Bisnis.com, JAKARTA – Porsi belanja subsidi energi yang cukup tebal, untuk Bahan Bakar Minyak (BBM), listrik, dan (LPG) 3 kg, menjadi alasan terjaganya inflasi selama Jokowi memimpin.
Tercatat dalam 10 tahun terakhir atau selama Jokowi memimpin, inflasi tahunan tertinggi terjadi pada 2022 atau masa peralihan pandemi Covid-19 ke endemi, yakni sebesar 5,51% (year-on-year/yoy).
Hal tersebut terjadi akibat Jokowi melakukan penyesuaian harga Bahan Bakar Minyak (BBM) pada September 2022. Diantaranya Pertalite naik sebesar 30,72% dan solar sebesar 32,04%, juga Pertamax sebesar 16%.

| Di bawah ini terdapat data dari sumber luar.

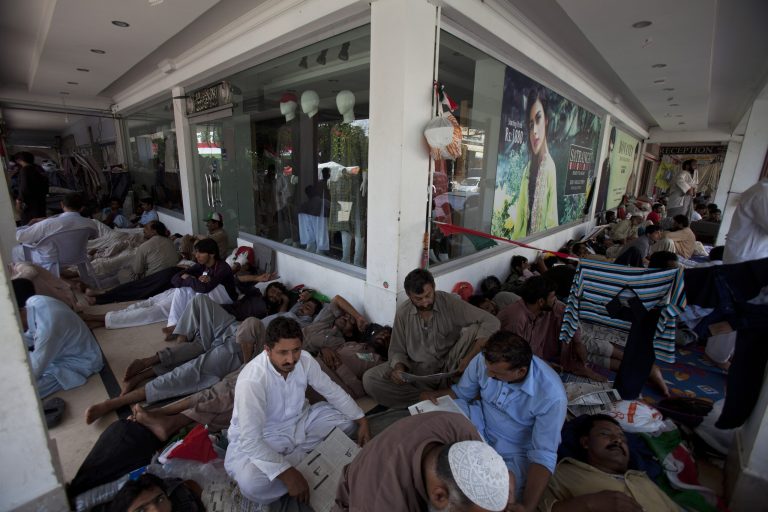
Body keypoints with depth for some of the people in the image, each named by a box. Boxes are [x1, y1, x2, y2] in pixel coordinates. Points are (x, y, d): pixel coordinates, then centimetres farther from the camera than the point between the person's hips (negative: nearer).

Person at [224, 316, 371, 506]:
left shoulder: (304, 360, -17)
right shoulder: (251, 380, -33)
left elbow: (332, 391, -4)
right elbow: (250, 439, -32)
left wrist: (362, 421, -9)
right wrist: (288, 474, -37)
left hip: (299, 422, 5)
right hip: (258, 439, -5)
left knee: (346, 419, -7)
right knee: (251, 483, -34)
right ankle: (304, 457, -9)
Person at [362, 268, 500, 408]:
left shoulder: (449, 302, -13)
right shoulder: (403, 313, -6)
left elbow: (491, 322, -17)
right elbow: (397, 351, 4)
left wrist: (469, 358, -29)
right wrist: (399, 368, -20)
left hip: (450, 369, -1)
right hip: (417, 372, 2)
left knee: (474, 330, -25)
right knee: (370, 379, -21)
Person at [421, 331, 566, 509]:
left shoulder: (552, 396, -29)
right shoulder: (483, 360, -19)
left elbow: (543, 455, -22)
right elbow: (461, 392, 0)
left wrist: (527, 507, -33)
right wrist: (435, 394, -21)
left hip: (515, 451, -2)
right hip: (480, 422, 3)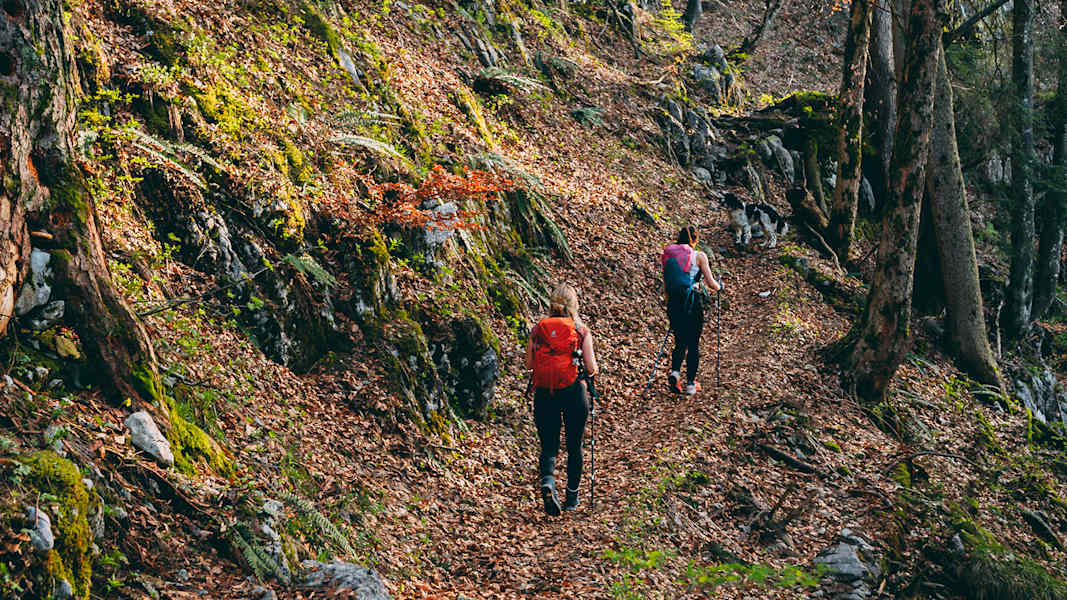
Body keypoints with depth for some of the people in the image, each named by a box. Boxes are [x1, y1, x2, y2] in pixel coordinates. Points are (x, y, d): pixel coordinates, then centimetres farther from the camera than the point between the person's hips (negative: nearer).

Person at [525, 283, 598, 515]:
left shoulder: (537, 330, 3)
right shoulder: (581, 331, -2)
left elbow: (529, 364, 2)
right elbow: (591, 368, -5)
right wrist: (592, 370, 17)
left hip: (544, 393, 1)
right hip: (573, 392, -1)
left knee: (548, 446, 8)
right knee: (574, 447, 15)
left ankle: (547, 482, -21)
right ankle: (572, 498, 23)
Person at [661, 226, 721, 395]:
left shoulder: (668, 255, 8)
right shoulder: (698, 256, -4)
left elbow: (665, 288, 12)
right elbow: (711, 283, -5)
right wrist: (719, 287, 18)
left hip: (674, 302, 4)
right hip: (693, 302, -4)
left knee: (680, 342, 18)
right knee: (693, 343, 10)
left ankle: (674, 372, -7)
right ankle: (691, 384, 13)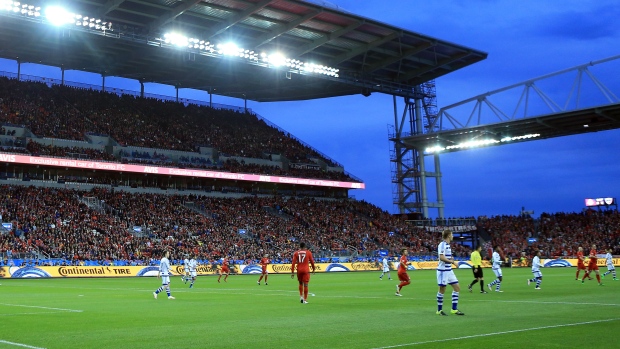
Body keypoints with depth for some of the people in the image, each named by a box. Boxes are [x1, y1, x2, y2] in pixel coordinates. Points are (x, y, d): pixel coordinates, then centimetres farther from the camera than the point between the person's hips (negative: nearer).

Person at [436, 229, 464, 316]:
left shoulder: (448, 245, 13)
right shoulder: (442, 245, -14)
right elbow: (441, 257, -23)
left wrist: (450, 259, 6)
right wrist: (452, 261, -18)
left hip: (449, 270, 9)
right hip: (443, 270, -9)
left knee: (457, 287, 6)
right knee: (442, 290, -1)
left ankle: (454, 309, 11)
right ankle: (439, 310, 11)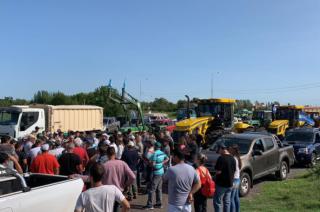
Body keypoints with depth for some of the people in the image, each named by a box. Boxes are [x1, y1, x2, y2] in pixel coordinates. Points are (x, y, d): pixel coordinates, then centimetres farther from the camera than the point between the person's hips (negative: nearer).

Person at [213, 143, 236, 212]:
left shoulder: (221, 158, -18)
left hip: (221, 184, -7)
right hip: (230, 184, 8)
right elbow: (234, 171, 13)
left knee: (218, 202, 1)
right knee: (227, 202, 15)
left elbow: (218, 172, -20)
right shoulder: (232, 158, 6)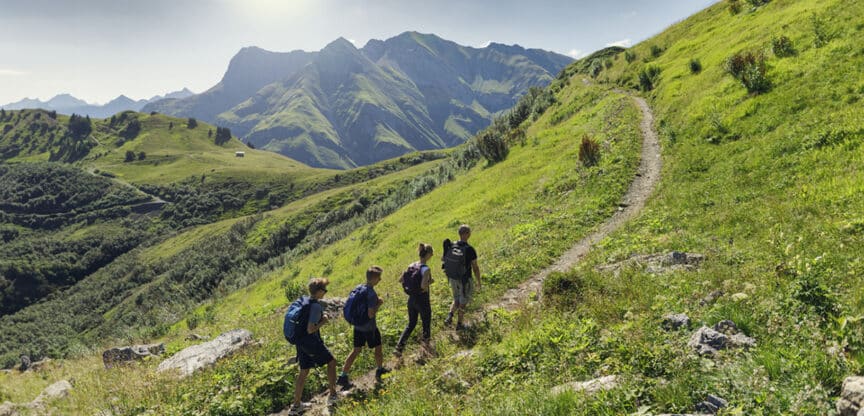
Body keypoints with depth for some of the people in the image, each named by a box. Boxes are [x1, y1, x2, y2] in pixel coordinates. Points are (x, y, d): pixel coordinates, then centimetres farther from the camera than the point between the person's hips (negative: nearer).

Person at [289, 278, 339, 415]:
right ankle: (333, 394, 21)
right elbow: (310, 329, -26)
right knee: (331, 362, 13)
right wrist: (324, 321, -12)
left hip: (301, 342, 8)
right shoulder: (316, 306, -21)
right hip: (312, 342, -8)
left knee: (304, 371, 16)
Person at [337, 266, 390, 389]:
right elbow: (371, 314, -28)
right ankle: (380, 370, 37)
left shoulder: (358, 288, -1)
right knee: (378, 348, 17)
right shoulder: (372, 294, -25)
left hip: (358, 326, 7)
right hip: (369, 327, -7)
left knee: (356, 350, 14)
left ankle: (343, 377, 12)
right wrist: (379, 304, -13)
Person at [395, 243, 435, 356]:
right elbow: (423, 286, -33)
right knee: (426, 322, 21)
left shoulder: (412, 266, -1)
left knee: (411, 324, 18)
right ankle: (425, 340, 41)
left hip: (411, 299, 6)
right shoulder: (426, 269, -22)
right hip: (422, 301, -6)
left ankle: (399, 347, 10)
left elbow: (400, 280, 2)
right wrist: (430, 282, -14)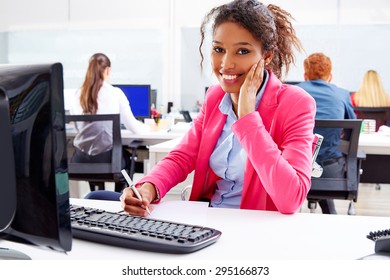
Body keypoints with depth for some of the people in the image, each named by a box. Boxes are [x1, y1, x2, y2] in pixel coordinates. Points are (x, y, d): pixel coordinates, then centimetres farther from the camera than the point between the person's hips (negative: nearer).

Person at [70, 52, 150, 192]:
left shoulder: (79, 94, 1)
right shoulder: (115, 93, -7)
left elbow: (75, 124, 13)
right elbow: (133, 127, 0)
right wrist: (147, 127, 22)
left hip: (80, 160, 3)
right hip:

Direktur Center of Economic and Law Studies (Celios) Bhima Yudhistira menyampaikan bahwa dengan APBN yang menjadi shock absorber dan menanggung kenaikan harga energi secara global, maka inflasi tetap terjaga.
“Jadi kesuksesan Jokowi adalah soal inflasi karena harga bbm, tarif listrik dan LPG 3kg benar-benar dijaga,” tuturnya, Senin (12/8/2024).
Melihat inflasi harga yang diatur pemerintah (administered prices) pada 2023 hanya mencapai 1,72% sementara inflasi umum 2,61%.
Baca Juga
Lebih lanjut, Bhima melihat hal yang menjadi persoalan adalah beban belanja subsidi energi yang sangat berat, selama periode 2019–2024, subsidi energi bengkak dari Rp136,8 triliun pada tahun 2019 menjadi sebesar Rp189,1 triliun di 2024.
“Artinya, inflasi rendah sebenarnya semu karena administered prices ditanggung APBN,” lanjutnya.
Meski inflasi lebih rendah bila membandingkan dengan era kepemimpinan Susilo Bambang Yudhoyono (SBY) yang pernah mencapai 17%, nyatanya tidak berdampak banyak pada pertumbuhan ekonomi Indonesia.
Bhima justru melihat adanya tren pelemahan permintaan walaupun pemerintah menahan beragam kenaikan harga pangan maupun harga yang diatur pemerintah.
“[Pertumbuhan ekonomi stagnan] karena pelemahan sisi permintaan meski sudah ditahan berbagai kenaikan harga energi,” jelasnya.
Seperti bukti terakhir yang menunjukkan adanya pelemahan konsumsi masyarakat pada kuartal II/2024. Di mana ekonomi tumbuh lebih lambat dengan capaian 5,05% (year-on-year/yoy).
Hal tersebut sejalan dengan terjadinya deflasi secara bulanan (month-to-month/mtm) selama tiga bulan berturut-turut, yakni Mei, Juni, dan Juli yang masing-masing sebesar 0,03%, 0,08%, dan 0,18%.
Lebih lanjut, Bhima menyampaikan seandainya presiden terpilih Prabowo Subianto benar melakukan pemangkasan subsidi energi untuk membiayai makan bergizi gratis karena sempitnya ruang fiskal, inflasi pun otomatis akan terkerek naik.
“Sementara banyaknya utang jatuh tempo, rasio pajak yang rendah, dan program-program Prabowo kalau berjalan ya pastinya subsidi energi akan dipangkas. Begitu subsidi energi berkurang, inflasi langsung naik signifikan,” ungkapnya.
Berdasarkan laporan Kementerian Keuangan, total subsidi dan kompensasi energi sepanjang tiga tahun terakhir saja sudah tembus lebih dari Rp1.300 triliun.
Secara perinci, pada 2022 subsidi dan kompensasi energi boncos mencapai Rp551,2 triliun akibat kenaikan harga energi global. Kemudian pada 2023 senilai Rp475,66 triliun, dan pada 2024 direncanakan senilai Rp329,9 triliun.
Dengan rata-rata per tahun alokasi untuk subsidi dan kompensasi energi sekitar Rp400an triliun tersebut, setidaknya hampir setara dengan pembiayaan untuk makan bergizi gratis secara penuh.